Collected data
/---
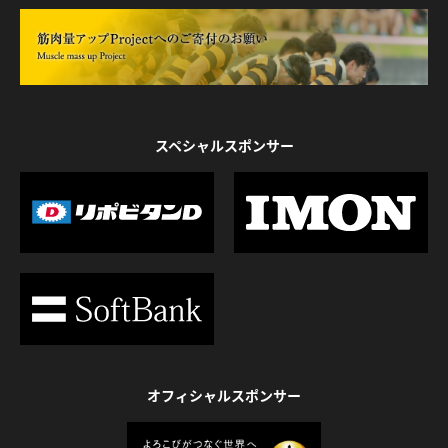
スペシャルスポンサー
オフィシャルスポンサー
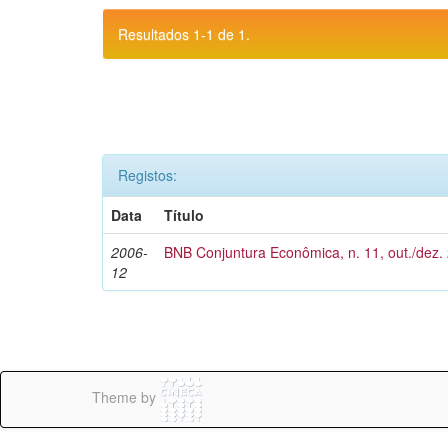
Resultados 1-1 de 1.
Registos:
Data
Título
2006-
BNB Conjuntura Econômica, n. 11, out./dez.
12
Theme by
\---
→ What this task involves
Write out the text of every entry above word for word, and leave the pictures out of your answer.

→ Your solution
スペシャルスポンサー
オフィシャルスポンサー
Resultados 1-1 de 1.
Registos:
Data
Título
2006-
BNB Conjuntura Econômica, n. 11, out./dez.
12
Theme by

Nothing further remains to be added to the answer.